It is not difficult to notice, as Filipinos, the striking similarities between Shahnon Ahmad’s idyllic portrayal of Malaysia’s countryside and the sceneries of Philippine rural life. In the novel Rope of Ash (Rentong), we are given familiar images of typical countryside life in a remote village of Banggul Derdap: farmers scattering across various square fields, village rice lands looking like a “large single lake”, and typical village meals consisting of sticky rice and grated coconut. It is from these rustic images that our appreciation and understanding of Malaysian village life are vivid and familiar.
But while these rural sceneries are reminiscent to Philippine countryside life, it is also easy to understand how we are able to relate with Malaysian rural values which put emphasis on the importance of kinship and sense of community among rural folks. In the Philippines, headmaster Pak Senik is represented by a well-respected Barangay Captain or Purok Chairman whose leadership is central in maintaining harmony in a village. Similar to Philippine provinces, the lives of families in Banggul Derdap are closely knit since villagers are “dependent and independent from each other” for their living and sustenance. Because of this, it is almost unimaginable for village residents to isolate themselves from the community that works towards unity, order, and harmony.
If negative values such as violence, jealousy, and ambition disrupt the idealized notion of harmonious coexistence among villagers, then the community – being a structured social and political unit – has the power to isolate and make an outcast out of those who initiate societal division and conflict. However, it is interesting to note how, in the novel, we are given the perspective of the isolated; that is, we are given insights on how, at times, the society misjudges an individual based on past deeds and subverted opinion that challenges the prevalent view of the village group. In the novel, the isolated becomes vulnerable to malicious rumor and prejudgment of character; for instance, we are drawn to relate to Pak Kasa and Semaun’s violent character as similar to the popular Filipino adage: kung ano ang puno ay siyang bunga.

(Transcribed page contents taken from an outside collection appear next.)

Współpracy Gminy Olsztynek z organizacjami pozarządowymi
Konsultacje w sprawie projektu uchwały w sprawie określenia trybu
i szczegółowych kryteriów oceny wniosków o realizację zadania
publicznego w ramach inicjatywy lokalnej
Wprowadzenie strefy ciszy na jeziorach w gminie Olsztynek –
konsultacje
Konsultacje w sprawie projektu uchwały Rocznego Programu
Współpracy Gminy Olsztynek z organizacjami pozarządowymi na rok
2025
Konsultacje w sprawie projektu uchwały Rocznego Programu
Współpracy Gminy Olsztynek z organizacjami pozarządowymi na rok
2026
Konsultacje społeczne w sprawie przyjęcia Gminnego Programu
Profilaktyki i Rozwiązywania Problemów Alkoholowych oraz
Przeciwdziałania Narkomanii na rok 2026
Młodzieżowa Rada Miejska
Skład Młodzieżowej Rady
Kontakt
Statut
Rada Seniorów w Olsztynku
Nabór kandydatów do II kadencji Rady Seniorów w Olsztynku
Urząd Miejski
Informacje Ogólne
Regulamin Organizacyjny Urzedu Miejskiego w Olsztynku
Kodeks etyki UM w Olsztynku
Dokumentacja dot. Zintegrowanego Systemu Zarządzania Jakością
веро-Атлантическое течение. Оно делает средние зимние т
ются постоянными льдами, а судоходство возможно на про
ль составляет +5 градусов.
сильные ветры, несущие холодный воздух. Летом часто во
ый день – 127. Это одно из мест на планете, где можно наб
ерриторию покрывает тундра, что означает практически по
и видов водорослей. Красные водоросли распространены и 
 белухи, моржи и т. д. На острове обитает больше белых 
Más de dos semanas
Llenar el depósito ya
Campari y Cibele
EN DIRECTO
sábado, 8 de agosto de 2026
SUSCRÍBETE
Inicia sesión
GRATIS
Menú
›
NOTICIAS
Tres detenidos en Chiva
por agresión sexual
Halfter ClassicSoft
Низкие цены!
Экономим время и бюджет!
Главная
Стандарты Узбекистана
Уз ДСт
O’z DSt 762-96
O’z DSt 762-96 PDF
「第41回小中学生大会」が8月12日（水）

With societal seclusion, the isolated Semaun is forced to shape his character based on the presumptions of society; hostility and violence becomes his recourse to defend his family and their traditional ideals. Predictably, an ambitious character, personified by Dogol, is able to exploit this ambivalent and already delicate relationship between the society and the isolated. However, through the notable leadership style of headmaster Pak Senik, whose patience and compassion has led Semaun’s family to subtly acquire utang na loob or debt of gratitude from his goodwill, we can see how the gap between the community and its outcast is eventually narrowed and restored. This happened when the violent call to destroy Semaun’s property by fire was, towards the end of the story, prevented – signifying that the rope to tie, to connect the isolated with society did not burn and turn into ashes.